You were a great girlfriend a loyal and good wife and a wonderful mother who coped with problems that would have broken lesser people.

Unfortunately your husband was not worthy of the love you gave him.

You and your children deserve so much more. 

We will be here for you. If you want anything, just whistle!


----------



## summer41

So I've sat him down tonight and said I haven't changed my mind. He said he thinks he had a mini breakdown today, lost some time/memory. Said he gets up before the kids (they are on holiday from school but I have to work) and gets all his tears out before they see him.
He said he doesn't think he will make it through the split and that he is just enjoying summer with the kids before he can't afford to provide for them anymore.
I said to him it felt like emotional blackmail. He denied it. He was very upset but i said I cannot stay with you it's not a normal loving relationship. 
He then went on to say the kids will be crushed by it and that his parents will be offended that they helped us 13 years ago to set up our family home and now we are throwing it in their face, I tried to say that we didn't know then this wouldn't work. We've been together 22 years but the last 6 have taken their toll.
I explained I wanted to help him work out his finances and he there for him, I don't hate Him and wouldn't see him high and dry but i cannot remain his wife.
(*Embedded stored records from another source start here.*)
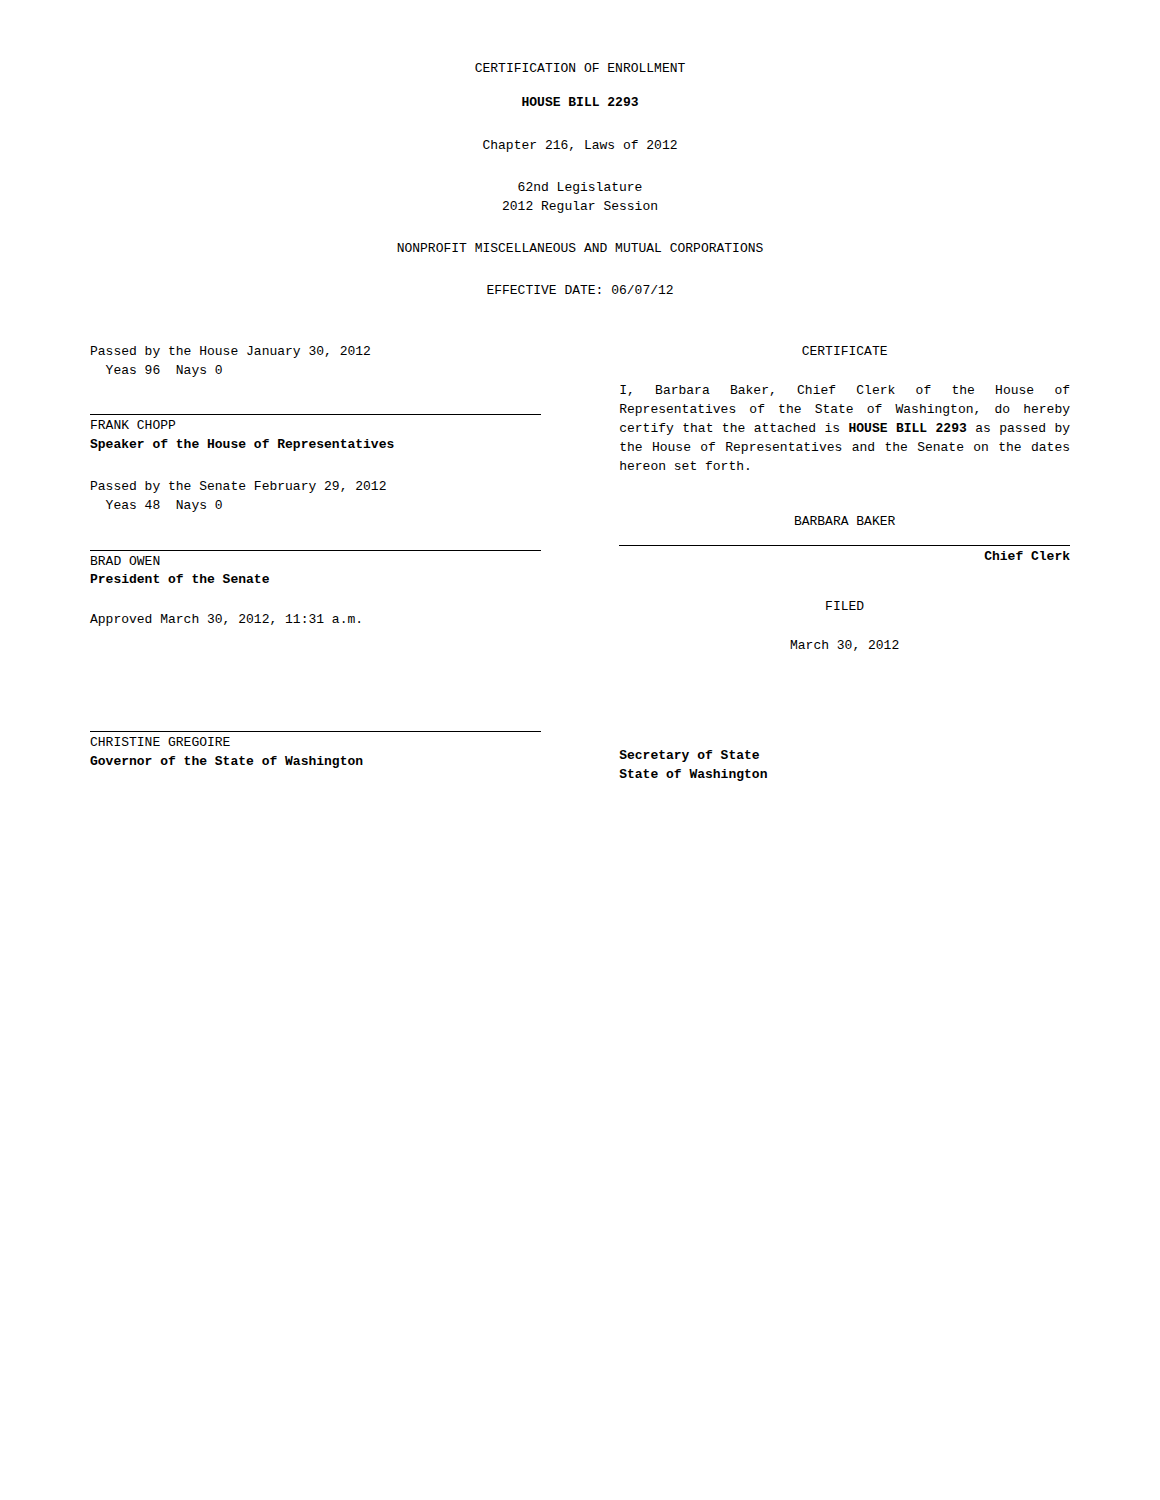CERTIFICATION OF ENROLLMENT
HOUSE BILL 2293
Chapter 216, Laws of 2012
62nd Legislature
2012 Regular Session
NONPROFIT MISCELLANEOUS AND MUTUAL CORPORATIONS
EFFECTIVE DATE: 06/07/12
Passed by the House January 30, 2012
Yeas 96 Nays 0
FRANK CHOPP
Speaker of the House of Representatives
Passed by the Senate February 29, 2012
Yeas 48 Nays 0
BRAD OWEN
President of the Senate
Approved March 30, 2012, 11:31 a.m.
CHRISTINE GREGOIRE
Governor of the State of Washington
CERTIFICATE
I, Barbara Baker, Chief Clerk of the House of Representatives of the State of Washington, do hereby certify that the attached is HOUSE BILL 2293 as passed by the House of Representatives and the Senate on the dates hereon set forth.
BARBARA BAKER
Chief Clerk
FILED
March 30, 2012
Secretary of State
State of Washington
I feel guilt and sadness. I feel like I have broken him. He was such a strong man, I feel like he is throwing every emotional trigger at me that's possible. He denied that he had depression today but he does. 
I feel a bad person 


Sent from my iPhone using Tapatalk


----------



## summer41

*Feel dreadful*

One minute I feel positive and it's the right choice but then I remember how we used to be many years ago and it's that, which I feel I am grieving for  


Sent from my iPhone using Tapatalk


----------



## sokillme

*Re: Feel dreadful*

This is rough. I agree he sounds depressed. He has to want to help himself you can't make him. Maybe it's too late, maybe if he lost weight and got back to being the man you fell in love with the feelings would return. Or if you are done, your done. The way you are feeling is no surprise. It's sad, it sounds like his mental health contributed a lot to it, that is very sad. You really tried to get him to change but he didn't, that's sad as well.


----------



## arbitrator

*Re: Feel dreadful*

*You have every right to exercise any course of action against him that you may desire! So sorry to hear of your sad plight!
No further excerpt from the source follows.